1. Technical Field
The present invention relates to wireless communications and, more particularly, to high-throughput frames for low-rate transmission environment.
2. Related Art
Communication systems are known to support wireless and wire lined communications between wireless and/or wire lined communication devices. Such communication systems range from national and/or international cellular telephone systems to the Internet to point-to-point in-home wireless networks. Each type of communication system is constructed, and hence operates, in accordance with one or more communication standards. For instance, wireless communication systems may operate in accordance with one or more standards, including, but not limited to, IEEE 802.11, Bluetooth, advanced mobile phone services (“AMPS”), digital AMPS, global system for mobile communications (“GSM”), code division multiple access (“CDMA”), local multi-point distribution systems (“LMDS”), multi-channel-multi-point distribution systems (“MMDS”), and/or variations thereof.
Depending on the type of wireless communication system, a wireless communication device, such as a cellular telephone, two-way radio, personal digital assistant (“PDA”), personal computer (“PC”), laptop computer, home entertainment equipment, et cetera. communicates directly or indirectly with other wireless communication devices. For direct communications (also known as point-to-point communications), the participating wireless communication devices tune their receivers and transmitters to the same channel or channels (for example, one of a plurality of radio frequency (“RF”) carriers of the wireless communication system) and communicate over that channel(s). For indirect wireless communications, each wireless communication device communicates directly with an associated base station (for example, for cellular services) and/or an associated access point (for example, for an in-home or in-building wireless network) via an assigned channel. To complete a communication connection between the wireless communication devices, the associated base stations and/or associated access points communicate with each other directly, via a system controller, via a public switch telephone network (“PSTN”), via the Internet, and/or via some other wide area network.
Each wireless communication device includes a built-in radio transceiver (that is, receiver and transmitter) or is coupled to an associated radio transceiver (for example, a station for in-home and/or in-building wireless communication networks, RF modem, etc.).

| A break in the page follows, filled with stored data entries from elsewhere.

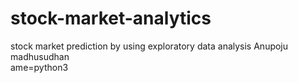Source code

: # stock-market-analytics
stock market prediction by using exploratory data analysis
Anupoju madhusudhan <br />
ame=python3
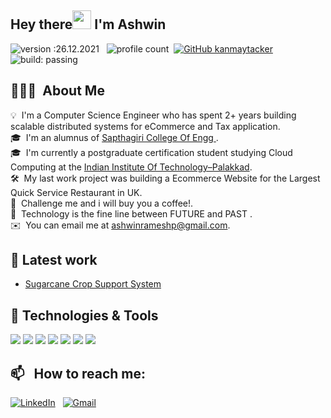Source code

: ## Hey there<img src="https://raw.githubusercontent.com/MartinHeinz/MartinHeinz/master/wave.gif" width="30px"> I'm Ashwin
![version :26.12.2021](https://img.shields.io/badge/version-14.08.2021-informational) &nbsp;
![profile count](https://komarev.com/ghpvc/?username=kanmaytacker&color=red)&nbsp;
[![GitHub kanmaytacker](https://img.shields.io/github/followers/kanmaytacker?label=follow&style=social)](https://github.com/kanmaytacker)&nbsp;
![build: passing](https://img.shields.io/badge/build-passing-success)


## 👨🏻‍💻 &nbsp;About Me

💡 &nbsp;I'm a Computer Science Engineer who has spent 2+ years building scalable distributed systems for eCommerce and Tax application.\
🎓 &nbsp;I'm an alumnus of [Sapthagiri College Of Engg ](https://www.sapthagiri.edu.in/). \
🎓 &nbsp;I'm currently a postgraduate certification student studying Cloud Computing at the [Indian Institute Of Technology–Palakkad](https://iitpkd.ac.in/). \
🛠 &nbsp;My last work project was building a Ecommerce Website for the Largest Quick Service Restaurant in UK. \
🌱 &nbsp;Challenge me and i will buy you a coffee!.\
🌱 &nbsp;Technology is the fine line between FUTURE and PAST .\
✉️ &nbsp;You can email me at ashwinrameshp@gmail.com.

## 🔧 Latest work
- [Sugarcane Crop Support System](https://github.com/AshwinRameshP/Sugarcane)

## 🔧 Technologies & Tools
![](https://img.shields.io/badge/Code-.net-informational?style=flat&logo=java&logoColor=white&color=2bbc8a)
![](https://img.shields.io/badge/Code-Python-informational?style=flat&logo=python&logoColor=white&color=2bbc8a)
![](https://img.shields.io/badge/Code-JavaScript-informational?style=flat&logo=javascript&logoColor=white&color=2bbc8a)
![](https://img.shields.io/badge/Tools-MySQL-informational?style=flat&logo=mysql&logoColor=white&color=2bbc8a)
![](https://img.shields.io/badge/Cloud-AWS-informational?style=flat&logo=amazonaws&logoColor=white&color=2bbc8a)
![](https://img.shields.io/badge/Editor-VSCode-informational?style=flat&logo=visualstudiocode&logoColor=white&color=2bbc8a)
![](https://img.shields.io/badge/Editor-PyCharm-informational?style=flat&logo=pycharm&logoColor=white&color=2bbc8a)

## 📫 &nbsp; How to reach me:

<a href="https://www.linkedin.com/in/ashwinrameshp/"><img alt="LinkedIn" src="https://img.shields.io/badge/linkedin%20-%230077B5.svg?&style=flat&logo=linkedin&logoColor=white"/></a> &nbsp;
<a href="mailto:ashwinrameshp@gmail.com"><img alt="Gmail" src="https://img.shields.io/badge/Gmail-D14836?style=flat&logo=gmail&logoColor=white" /></a> &nbsp;
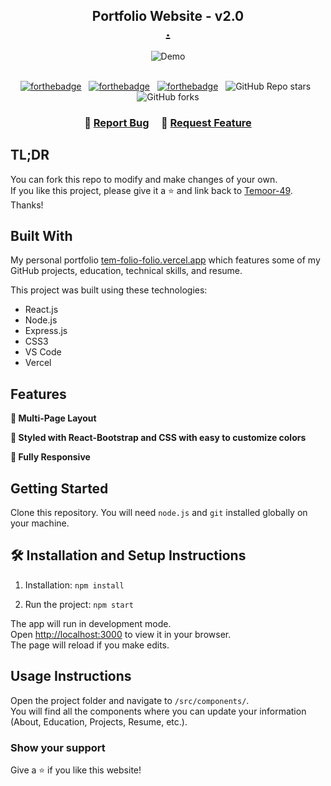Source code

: <h2 align="center">
  Portfolio Website - v2.0<br/>
  <a href="." target="_blank">.</a>
</h2>
<div align="center">
  <img alt="Demo" src="./Images/readme-img1.png" />
</div>

<br/>

<center>

[![forthebadge](https://forthebadge.com/images/badges/built-with-love.svg)](https://forthebadge.com) &nbsp;
[![forthebadge](https://forthebadge.com/images/badges/made-with-javascript.svg)](https://forthebadge.com) &nbsp;
[![forthebadge](https://forthebadge.com/images/badges/open-source.svg)](https://forthebadge.com) &nbsp;
![GitHub Repo stars](https://img.shields.io/github/stars/Temoor-49/Portfolio?color=red&logo=github&style=for-the-badge) &nbsp;
![GitHub forks](https://img.shields.io/github/forks/Temoor-49/Portfolio?color=red&logo=github&style=for-the-badge)

</center>

<h3 align="center">
    🔹
    <a href="https://github.com/Temoor-49/Portfolio/issues">Report Bug</a> &nbsp; &nbsp;
    🔹
    <a href="https://github.com/Temoor-49/Portfolio/issues">Request Feature</a>
</h3>

## TL;DR

You can fork this repo to modify and make changes of your own.  
If you like this project, please give it a ⭐ and link back to [Temoor-49](https://github.com/Temoor-49/Portfolio). Thanks!

## Built With

My personal portfolio <a href="https://tem-folio.vercel.app/" target="_blank">tem-folio-folio.vercel.app</a> which features some of my GitHub projects, education, technical skills, and resume.<br/>

This project was built using these technologies:

- React.js
- Node.js
- Express.js
- CSS3
- VS Code
- Vercel

## Features

**📖 Multi-Page Layout**

**🎨 Styled with React-Bootstrap and CSS with easy to customize colors**

**📱 Fully Responsive**

## Getting Started

Clone this repository. You will need `node.js` and `git` installed globally on your machine.

## 🛠 Installation and Setup Instructions

1. Installation: `npm install`

2. Run the project: `npm start`

The app will run in development mode.  
Open [http://localhost:3000](http://localhost:3000) to view it in your browser.  
The page will reload if you make edits.

## Usage Instructions

Open the project folder and navigate to `/src/components/`. <br/>
You will find all the components where you can update your information (About, Education, Projects, Resume, etc.).

### Show your support

Give a ⭐ if you like this website!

As is known, the transmitter includes a data modulation stage, one or more intermediate frequency stages, and a power amplifier stage. The data modulation stage converts raw data into baseband signals in accordance with the particular wireless communication standard. The one or more intermediate frequency stages mix the baseband signals with one or more local oscillations to produce RF signals. The power amplifier stage amplifies the RF signals prior to transmission via an antenna.
Typically, the data modulation stage is implemented on a baseband processor chip, while the intermediate frequency (“IF”) stages and power amplifier stage are implemented on a separate radio processor chip. Historically, radio integrated circuits have been designed using bi-polar circuitry, allowing for large signal swings and linear transmitter component behavior. Therefore, many legacy baseband processors employ analog interfaces that communicate analog signals to and from the radio processor.
One problem is increasing data throughput of a system under low-quality, or unfavorable, channel conditions. Under favorable channel conditions, higher, yet less robust, modulation transmission rates are used to transmit high-throughput frames. The higher modulation transmission rates generally have a multi-bit transmission capacity that allows more information to be transmitted within a given time span. Under low-quality channel conditions, a more robust, but slower modulation rate is used to improve the error rate that would increase using a higher modulation transmission rate. But the lower modulation transmission rates do not have multi-bit transmission capability, yet the additional information needed for the high-throughput frame needs to be conveyed with minimal processing overhead. Proposed techniques had been to statically increase the frame structure size. The increases, however, correspond to processing overhead increases under both low-quality and higher quality channel conditions. What is needed, therefore, is a technique to adjust a high-throughput frame based on the channel quality in wireless communication systems.